Limb landmark coordinates

_ _ _ _ _

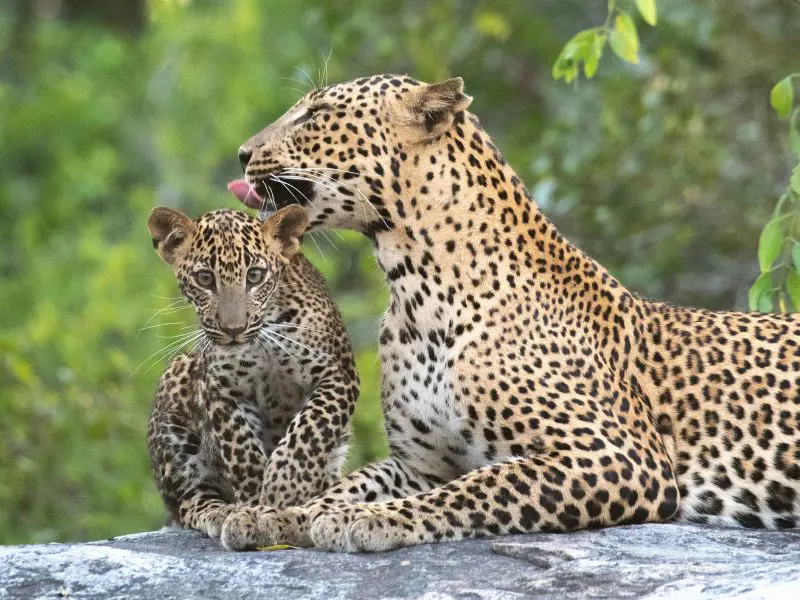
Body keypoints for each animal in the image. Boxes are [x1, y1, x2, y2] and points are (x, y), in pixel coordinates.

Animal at [223, 72, 800, 552]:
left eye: (315, 114)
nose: (242, 154)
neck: (415, 291)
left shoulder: (621, 457)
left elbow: (479, 485)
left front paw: (367, 520)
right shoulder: (423, 463)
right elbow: (355, 482)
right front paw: (275, 514)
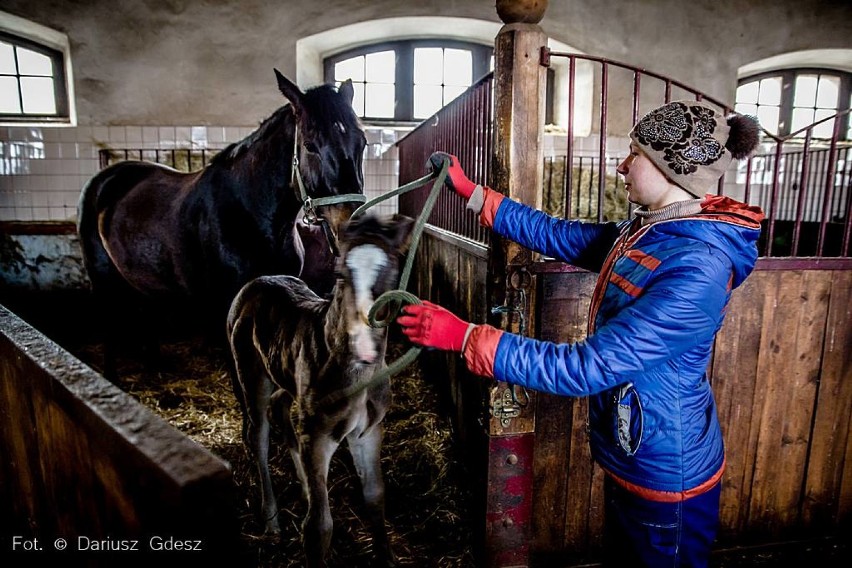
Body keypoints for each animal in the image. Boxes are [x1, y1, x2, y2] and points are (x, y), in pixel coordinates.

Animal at [75, 71, 364, 380]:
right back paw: (109, 376)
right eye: (310, 145)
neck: (248, 213)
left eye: (362, 143)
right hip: (101, 277)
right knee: (110, 322)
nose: (351, 225)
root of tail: (107, 178)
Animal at [226, 213, 412, 568]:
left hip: (286, 377)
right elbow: (318, 527)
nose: (363, 346)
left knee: (280, 410)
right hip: (252, 374)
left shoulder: (368, 431)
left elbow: (375, 498)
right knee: (258, 436)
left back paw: (303, 489)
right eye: (340, 274)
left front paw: (388, 558)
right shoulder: (319, 434)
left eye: (393, 273)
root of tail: (254, 285)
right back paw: (272, 520)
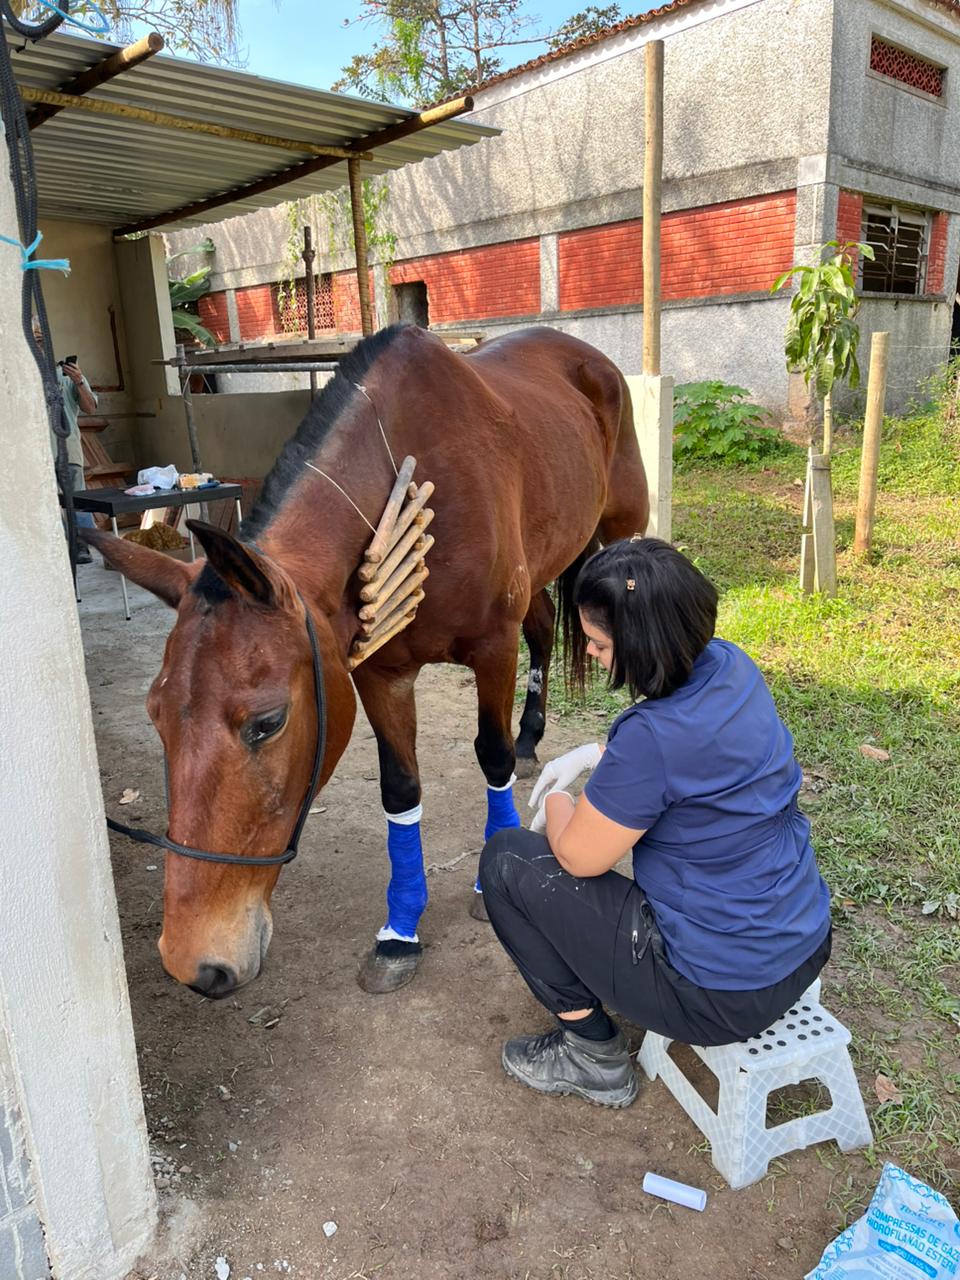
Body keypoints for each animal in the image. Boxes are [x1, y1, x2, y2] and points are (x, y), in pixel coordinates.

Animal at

_ _ _ _ _

* [EXERCISE DETAILS] Search the entries for the word "shoulder". Copy every line where it occurs.

* [TASK SOLUTION]
left shoulder: (621, 457)
right shoulder: (423, 463)
left shoulder: (368, 431)
right shoulder: (319, 434)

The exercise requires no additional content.